The News was founded in 1919 by Capt. Joseph M. Patterson and Col. Robert McCormick, both members of the family that owned The Chicago Tribune. The two cousins founded what was then called The Illustrated Daily News to fulfill a dream held by Mr. Patterson to establish a paper in New York. The tabloid design also came from Mr. Patterson, who was influenced by the many English papers that used the form at the time. From this launching point, the News embarked on a near-decade-long journey that led through bankruptcy, changes in ownership, and several Pulitzers. A brief history of the News follows:

  • June 26, 1919: The News's first issue was printed. The paper began its life by renting space in The New York Evening Mail Building and used its facilities to print its first editions.
  • September 1920: The News first became profitable.
  • November 20, 1920: The paper changed its name to The New York Daily News after buying the name from an existing paper based in Harlem.

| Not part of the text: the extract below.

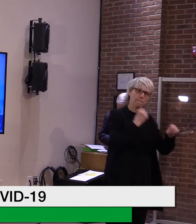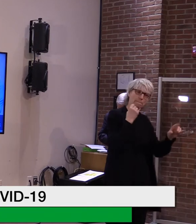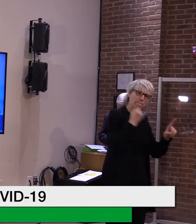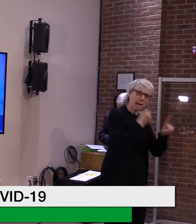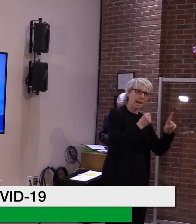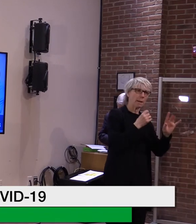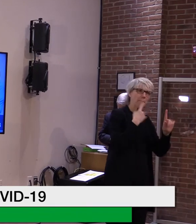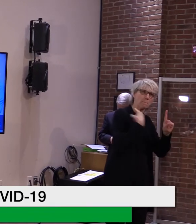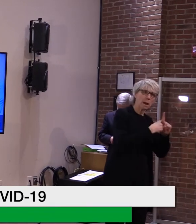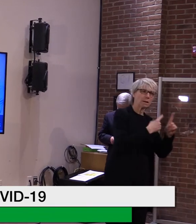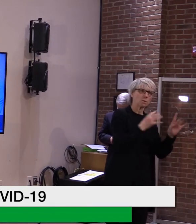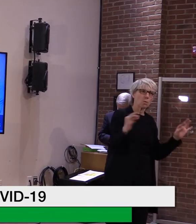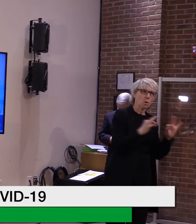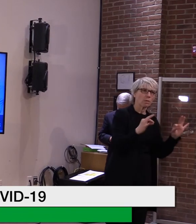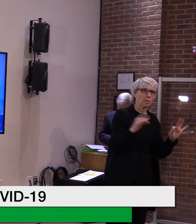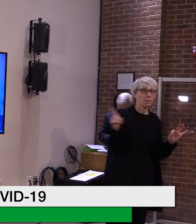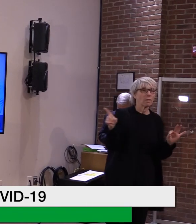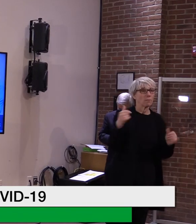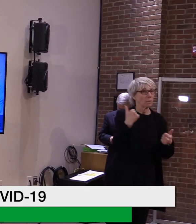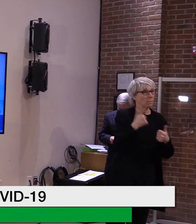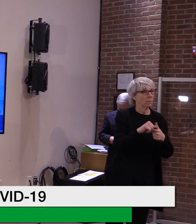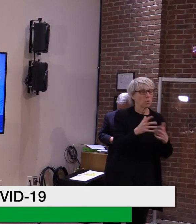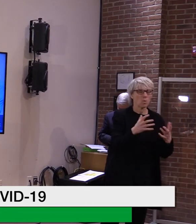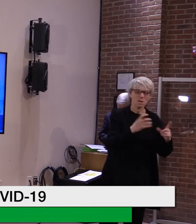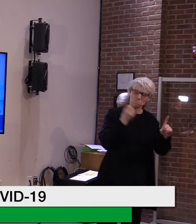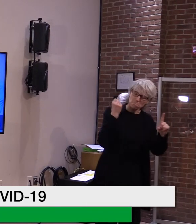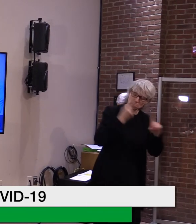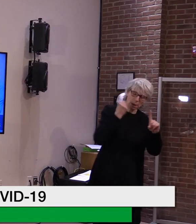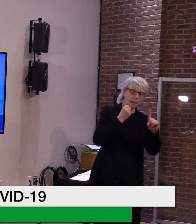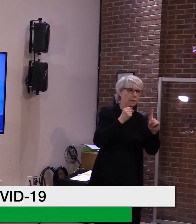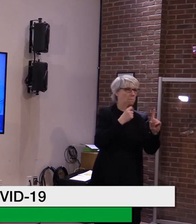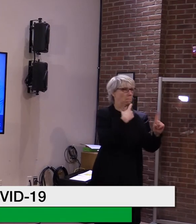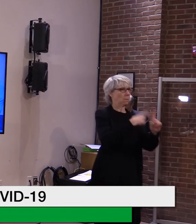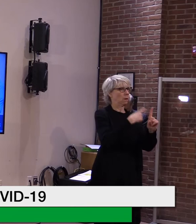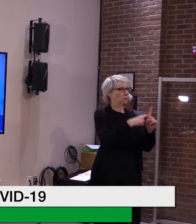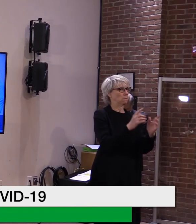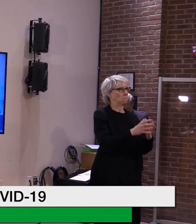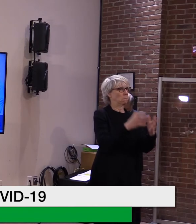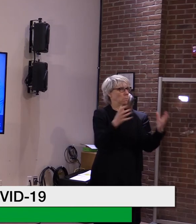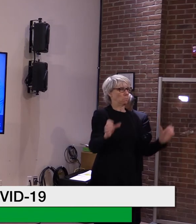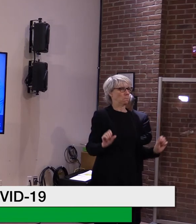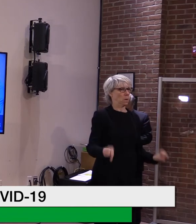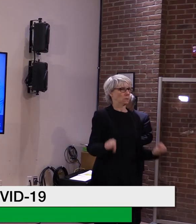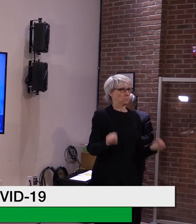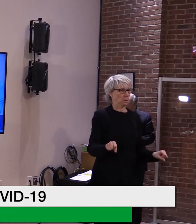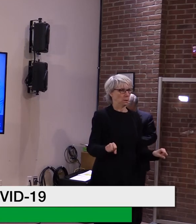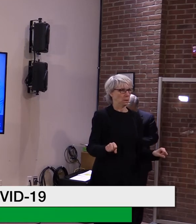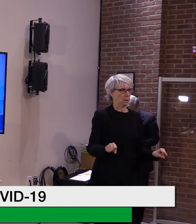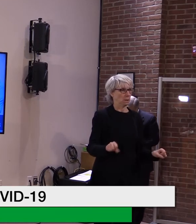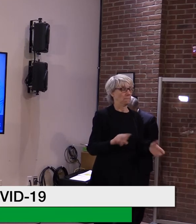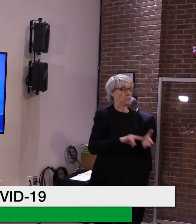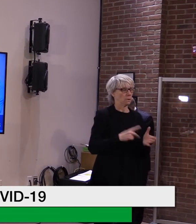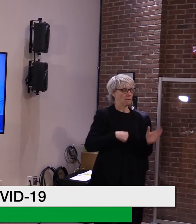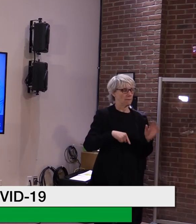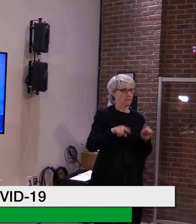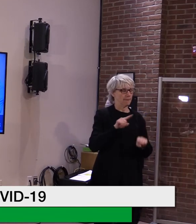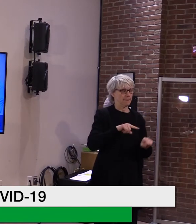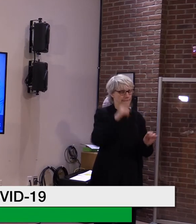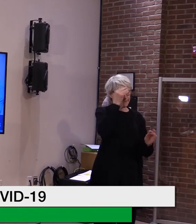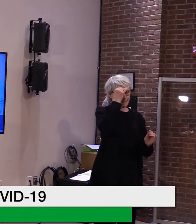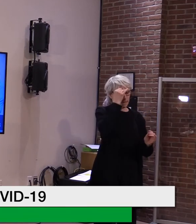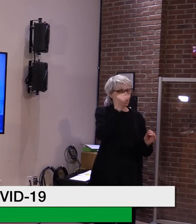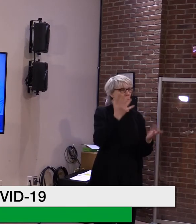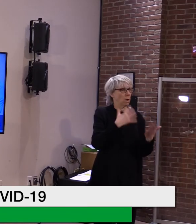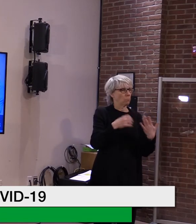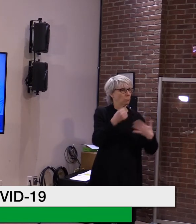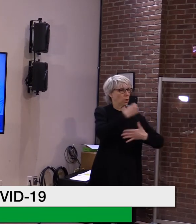we want to get the biggest bang for the buck and we want to make sure that we prioritize what our initiatives are. I think you can look back to our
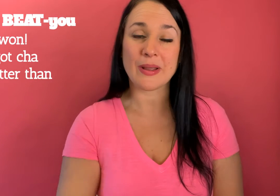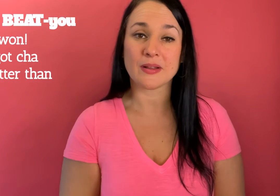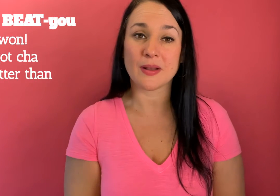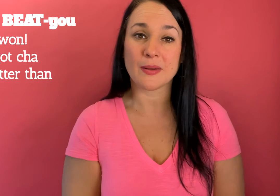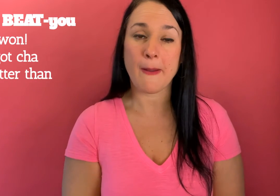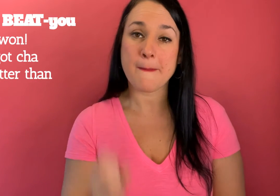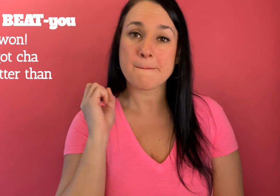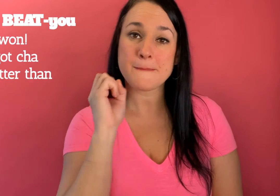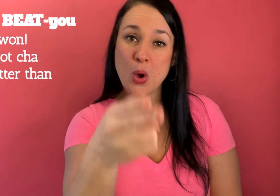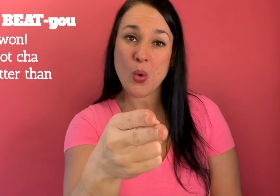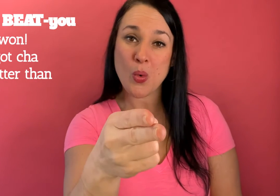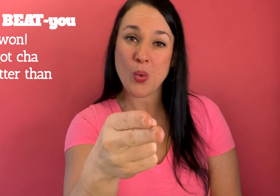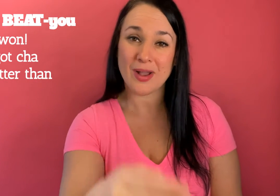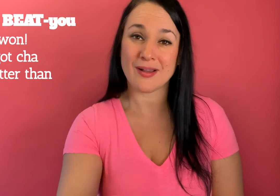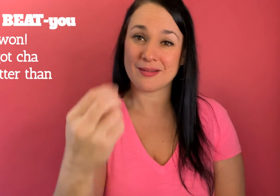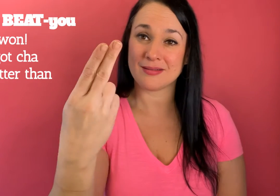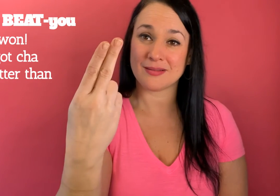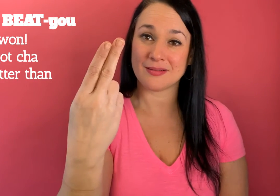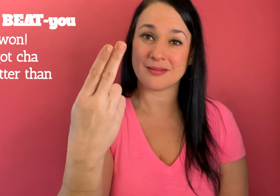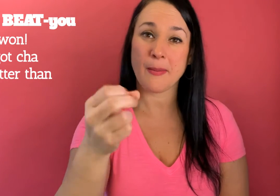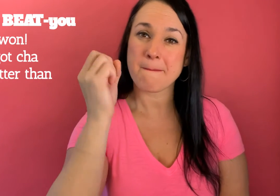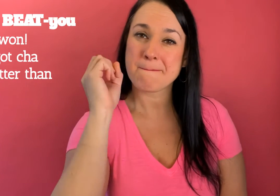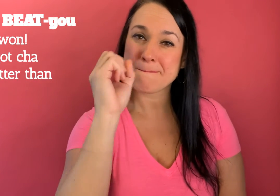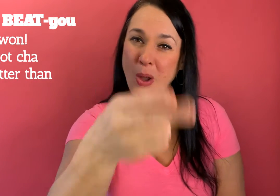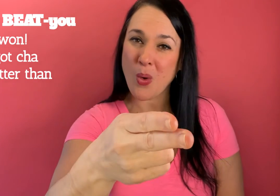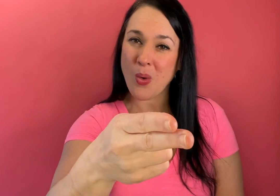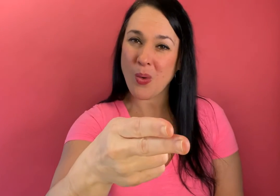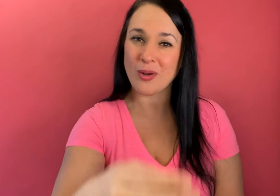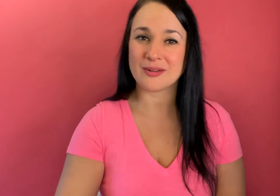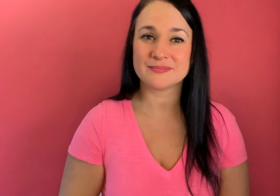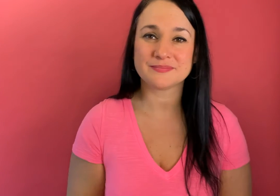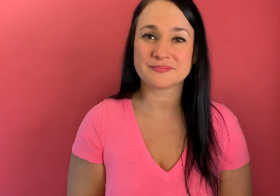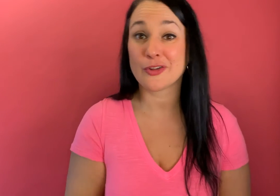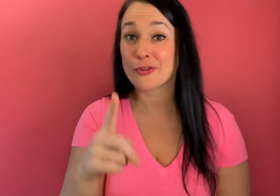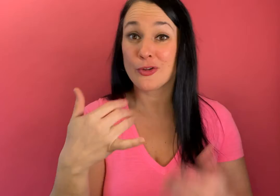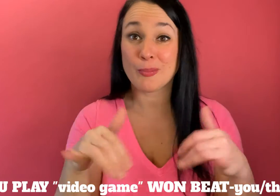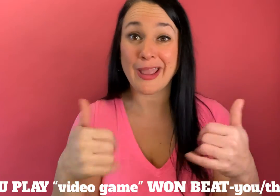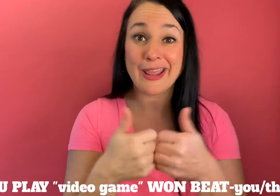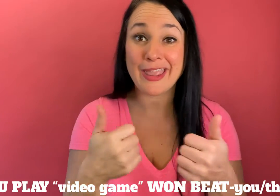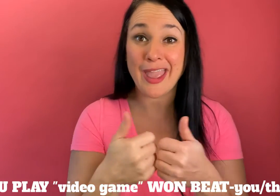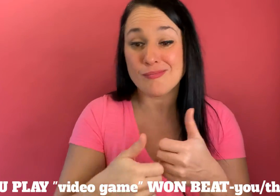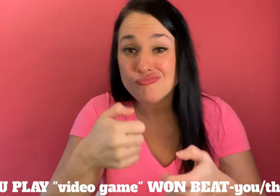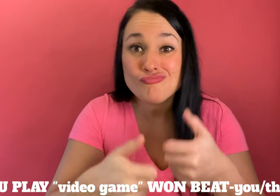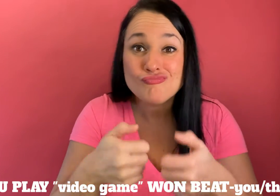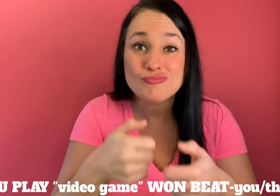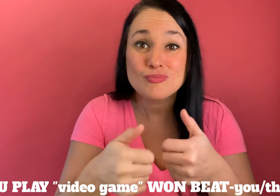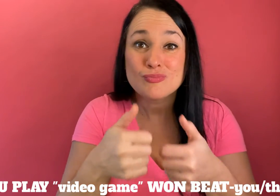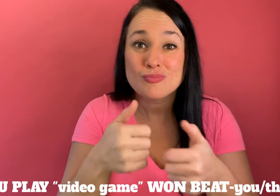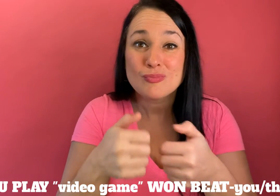beat you or um i gotcha with this handshake you would throw it out like this like you're playing a video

  • April 16, 1921: The News moved into a new building on Park Place
  • May 1, 1921: The News printed its first Sunday edition, which was known as The Sunday News until the 1970's.
  • March 11, 1923: The News added color comics to the Sunday edition.
  • July 18, 1924: The News printed its afternoon edition. It was printed on pink paper and was therefore known as the "Pink Edition." It lasted until 1955.
  • April 1926: The News's circulation topped one million.
  • October 10, 1926: The News added a newsmagazine to its Sunday paper.
  • January 1927: The paper opened a plant in Brooklyn.
  • February 22, 1930: The News moved to its new home on East 42nd St.
  • 1941: Reuben Maury won the Pulitzer Prize for his editorials at the News.
  • May 27, 1946: Mr. Patterson died. The News is managed by a joint News-Tribune committee for the next several years.
  • 1956: 26 staff photographers won the Pulitzer Prize for general photographic excellence.
  • 1959: Joe Martin and Phil Santora won the Pulitzer for a series of articles appearing in the News about the Cuban Revolution that brought Fidel Castro to power.
  • 1974: William Sherman won the Pulitzer for exposing multi-million-dollar abuses in the City Medicaid program.
  • April 1986: Jimmy Breslin won the Pulitzer Prize for his columns.
  • March 21, 1991: Robert Maxwell and his Mirror Group Newspapers buy the News, thereby ending a yearlong strike against the paper.
  • November 5, 1991: Mr. Maxwell died while in the Canary Islands. His media empire, which now included the News, died with him.
  • December 5, 1991: The News filed for bankruptcy protection to shield its assets from Mr. Maxwell's creditors.
  • January 7, 1993: Mortimer Zuckerman and partner Fred Drasner purchased the News and brought it out of bankruptcy.
  • May 1995: The Daily News's editorial and business offices relocated to Manhattan's West Side.
  • 1996: Columnist E.R. Shipp won the Pulitzer Prize for commentary.
  • 1998: Mike McAlary won the Pulitzer for exposing the police brutality scandal involving Abner Louima.
  • 1999: The News's Editorial Board won a Pulitzer for a series of editorials about the neglect of Harlem’s Apollo Theatre.